# C and O canal condiitons spring 2014



## bruni94 (Dec 20, 2006)

anyone do any part of the c and o canal recently ? I am interested in knowing what conditions of the trail you found ?


----------



## n2deep (Mar 23, 2014)

Great thread,, we were just talking about the C&O, last year we rode the GAP, Pitt to Cumberland,, this year we will complete the ride, Cumberland to DC. Have you completed the C&O, if so do you have any tips/places to stay/eat?

The GAP/compacted limestone is still soaked from the winter/snow/rains and although passible,, its a mess to ride,, I assume that the C&O will be the same.


----------



## pmf (Feb 23, 2004)

With all the rain and snow we've gotten (its raining right now), pretty sloppy.


----------



## Dream Plus (Feb 4, 2004)

C & O is usually much worse than the GAP. We rode Pitt2DC last April over 4 days.

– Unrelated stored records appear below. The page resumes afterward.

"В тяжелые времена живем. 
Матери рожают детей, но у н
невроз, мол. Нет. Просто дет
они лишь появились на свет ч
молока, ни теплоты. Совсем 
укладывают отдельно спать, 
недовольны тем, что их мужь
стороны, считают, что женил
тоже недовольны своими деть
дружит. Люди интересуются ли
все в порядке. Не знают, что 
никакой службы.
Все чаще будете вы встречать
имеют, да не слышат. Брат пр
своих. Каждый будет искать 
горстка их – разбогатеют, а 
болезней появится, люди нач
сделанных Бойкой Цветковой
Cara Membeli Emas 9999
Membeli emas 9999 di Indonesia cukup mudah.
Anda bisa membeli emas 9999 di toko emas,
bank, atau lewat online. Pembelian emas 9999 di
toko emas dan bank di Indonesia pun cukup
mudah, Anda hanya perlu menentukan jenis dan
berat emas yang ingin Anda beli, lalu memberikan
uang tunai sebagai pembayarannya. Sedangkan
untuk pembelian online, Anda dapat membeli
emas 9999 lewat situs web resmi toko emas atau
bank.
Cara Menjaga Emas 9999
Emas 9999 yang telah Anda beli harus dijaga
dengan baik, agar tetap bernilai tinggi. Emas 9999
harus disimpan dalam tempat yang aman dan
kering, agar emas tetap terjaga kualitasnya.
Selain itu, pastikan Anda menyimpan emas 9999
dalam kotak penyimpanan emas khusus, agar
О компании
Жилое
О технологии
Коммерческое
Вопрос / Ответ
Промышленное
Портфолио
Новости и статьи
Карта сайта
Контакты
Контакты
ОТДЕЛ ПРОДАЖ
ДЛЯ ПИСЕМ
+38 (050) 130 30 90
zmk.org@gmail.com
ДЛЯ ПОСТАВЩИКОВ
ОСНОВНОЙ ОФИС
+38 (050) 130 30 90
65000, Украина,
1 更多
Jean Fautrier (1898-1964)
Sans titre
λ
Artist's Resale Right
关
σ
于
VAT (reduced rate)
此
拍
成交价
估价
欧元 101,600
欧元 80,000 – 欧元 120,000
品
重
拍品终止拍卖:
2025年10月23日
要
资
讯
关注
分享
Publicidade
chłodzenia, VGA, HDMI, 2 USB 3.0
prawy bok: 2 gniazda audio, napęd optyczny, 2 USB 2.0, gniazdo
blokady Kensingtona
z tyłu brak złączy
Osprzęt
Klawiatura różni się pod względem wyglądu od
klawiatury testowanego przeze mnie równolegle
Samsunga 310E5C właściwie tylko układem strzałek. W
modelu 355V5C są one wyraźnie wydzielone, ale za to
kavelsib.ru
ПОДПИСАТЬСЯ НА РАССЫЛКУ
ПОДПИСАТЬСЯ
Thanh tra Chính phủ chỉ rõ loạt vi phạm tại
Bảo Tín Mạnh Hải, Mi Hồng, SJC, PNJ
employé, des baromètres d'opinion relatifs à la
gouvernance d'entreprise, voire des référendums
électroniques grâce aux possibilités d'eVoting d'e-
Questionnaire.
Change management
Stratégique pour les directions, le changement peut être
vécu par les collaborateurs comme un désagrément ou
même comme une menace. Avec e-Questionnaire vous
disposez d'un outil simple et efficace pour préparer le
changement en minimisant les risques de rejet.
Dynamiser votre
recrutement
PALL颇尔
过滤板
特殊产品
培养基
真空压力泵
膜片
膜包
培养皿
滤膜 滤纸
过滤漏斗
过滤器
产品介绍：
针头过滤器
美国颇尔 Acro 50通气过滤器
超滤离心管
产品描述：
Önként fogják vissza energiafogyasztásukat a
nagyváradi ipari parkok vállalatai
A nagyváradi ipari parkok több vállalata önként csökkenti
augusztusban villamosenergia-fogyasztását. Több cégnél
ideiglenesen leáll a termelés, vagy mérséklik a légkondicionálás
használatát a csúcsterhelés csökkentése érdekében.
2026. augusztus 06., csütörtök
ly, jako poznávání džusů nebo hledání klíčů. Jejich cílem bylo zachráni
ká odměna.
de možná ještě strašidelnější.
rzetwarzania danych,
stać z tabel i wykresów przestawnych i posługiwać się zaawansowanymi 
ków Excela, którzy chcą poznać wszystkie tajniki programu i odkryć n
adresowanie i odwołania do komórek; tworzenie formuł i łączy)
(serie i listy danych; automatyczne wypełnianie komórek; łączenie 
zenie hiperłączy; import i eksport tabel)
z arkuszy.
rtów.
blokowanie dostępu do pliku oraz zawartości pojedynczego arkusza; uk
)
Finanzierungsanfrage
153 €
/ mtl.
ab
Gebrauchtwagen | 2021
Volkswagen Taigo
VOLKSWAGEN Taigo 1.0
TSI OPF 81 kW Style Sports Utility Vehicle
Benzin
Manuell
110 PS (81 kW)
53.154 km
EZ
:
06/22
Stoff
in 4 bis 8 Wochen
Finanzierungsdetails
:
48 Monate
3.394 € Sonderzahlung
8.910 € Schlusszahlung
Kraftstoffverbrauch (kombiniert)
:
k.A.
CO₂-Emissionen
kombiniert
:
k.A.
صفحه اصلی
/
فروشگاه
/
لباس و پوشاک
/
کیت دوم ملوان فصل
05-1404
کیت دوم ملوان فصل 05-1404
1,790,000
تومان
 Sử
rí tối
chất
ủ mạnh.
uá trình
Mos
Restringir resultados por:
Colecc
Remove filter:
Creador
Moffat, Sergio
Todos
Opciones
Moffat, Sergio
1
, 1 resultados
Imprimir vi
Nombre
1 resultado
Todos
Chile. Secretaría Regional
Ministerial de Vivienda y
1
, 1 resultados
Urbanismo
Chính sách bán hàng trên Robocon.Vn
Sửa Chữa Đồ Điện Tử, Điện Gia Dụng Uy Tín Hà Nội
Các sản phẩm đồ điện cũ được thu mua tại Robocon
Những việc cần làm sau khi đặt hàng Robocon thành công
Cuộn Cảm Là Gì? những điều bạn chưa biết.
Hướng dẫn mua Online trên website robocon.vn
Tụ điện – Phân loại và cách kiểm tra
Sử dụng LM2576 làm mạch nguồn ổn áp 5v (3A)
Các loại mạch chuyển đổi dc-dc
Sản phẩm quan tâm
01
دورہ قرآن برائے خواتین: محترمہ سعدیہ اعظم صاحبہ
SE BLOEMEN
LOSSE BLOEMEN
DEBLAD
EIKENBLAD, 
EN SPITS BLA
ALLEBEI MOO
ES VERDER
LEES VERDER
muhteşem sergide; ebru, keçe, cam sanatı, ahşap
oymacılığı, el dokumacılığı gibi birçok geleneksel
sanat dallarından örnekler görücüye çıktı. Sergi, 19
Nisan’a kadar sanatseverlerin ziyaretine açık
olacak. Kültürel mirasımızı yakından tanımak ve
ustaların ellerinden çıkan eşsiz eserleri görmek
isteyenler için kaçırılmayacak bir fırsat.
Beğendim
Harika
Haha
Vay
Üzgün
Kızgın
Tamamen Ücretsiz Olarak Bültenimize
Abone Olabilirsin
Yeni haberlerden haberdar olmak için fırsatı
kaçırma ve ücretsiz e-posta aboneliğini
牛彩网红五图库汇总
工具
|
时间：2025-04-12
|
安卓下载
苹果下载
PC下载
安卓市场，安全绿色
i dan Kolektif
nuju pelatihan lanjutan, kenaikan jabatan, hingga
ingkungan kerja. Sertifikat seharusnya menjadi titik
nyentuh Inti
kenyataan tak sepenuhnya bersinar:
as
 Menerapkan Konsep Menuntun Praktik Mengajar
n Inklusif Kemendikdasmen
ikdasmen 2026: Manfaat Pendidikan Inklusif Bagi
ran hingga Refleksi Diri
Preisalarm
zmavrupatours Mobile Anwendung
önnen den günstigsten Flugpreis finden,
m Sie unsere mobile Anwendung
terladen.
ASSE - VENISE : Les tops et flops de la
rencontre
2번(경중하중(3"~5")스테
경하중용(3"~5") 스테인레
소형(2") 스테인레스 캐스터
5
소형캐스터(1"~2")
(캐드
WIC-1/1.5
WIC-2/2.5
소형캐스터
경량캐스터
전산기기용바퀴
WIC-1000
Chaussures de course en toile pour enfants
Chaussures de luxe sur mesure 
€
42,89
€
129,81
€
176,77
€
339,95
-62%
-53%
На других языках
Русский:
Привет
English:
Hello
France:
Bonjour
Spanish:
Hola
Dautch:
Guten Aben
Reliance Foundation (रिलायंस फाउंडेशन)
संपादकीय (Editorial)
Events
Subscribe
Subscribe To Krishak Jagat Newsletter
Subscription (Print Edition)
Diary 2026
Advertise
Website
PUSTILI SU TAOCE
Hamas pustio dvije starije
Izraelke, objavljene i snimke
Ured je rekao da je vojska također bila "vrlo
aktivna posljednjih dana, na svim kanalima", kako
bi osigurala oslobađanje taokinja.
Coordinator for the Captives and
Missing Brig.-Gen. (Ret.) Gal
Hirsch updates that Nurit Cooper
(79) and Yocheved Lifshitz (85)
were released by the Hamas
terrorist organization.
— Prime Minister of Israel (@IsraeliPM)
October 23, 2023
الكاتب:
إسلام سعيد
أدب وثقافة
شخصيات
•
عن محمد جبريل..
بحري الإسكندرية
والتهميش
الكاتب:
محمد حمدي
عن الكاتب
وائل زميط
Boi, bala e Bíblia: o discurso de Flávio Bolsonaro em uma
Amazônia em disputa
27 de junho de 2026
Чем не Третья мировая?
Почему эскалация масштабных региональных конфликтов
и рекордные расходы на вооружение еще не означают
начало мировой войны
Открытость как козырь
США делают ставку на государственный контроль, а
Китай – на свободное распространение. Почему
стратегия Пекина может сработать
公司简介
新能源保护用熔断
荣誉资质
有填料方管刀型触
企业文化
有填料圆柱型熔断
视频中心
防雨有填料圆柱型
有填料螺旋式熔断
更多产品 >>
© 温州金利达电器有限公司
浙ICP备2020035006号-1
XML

Wet and Gritty the last two. Started raining after Big savage tunnel. The C & O was a mess. Grit got everywhere. Luckily, we were able to wash our bikes in Harpers Ferry. We camped in Rockwood, motelled in Hancock(were going to stay in the "Chicken Coop, but it was too cold and we were too wet), and rented a House in Harpers Ferry.


n2deep said:


> Great thread,, we were just talking about the C&O, last year we rode the GAP, Pitt to Cumberland,, this year we will complete the ride, Cumberland to DC. Have you completed the C&O, if so do you have any tips/places to stay/eat?
> 
> The GAP/compacted limestone is still soaked from the winter/snow/rains and although passible,, its a mess to ride,, I assume that the C&O will be the same.


----------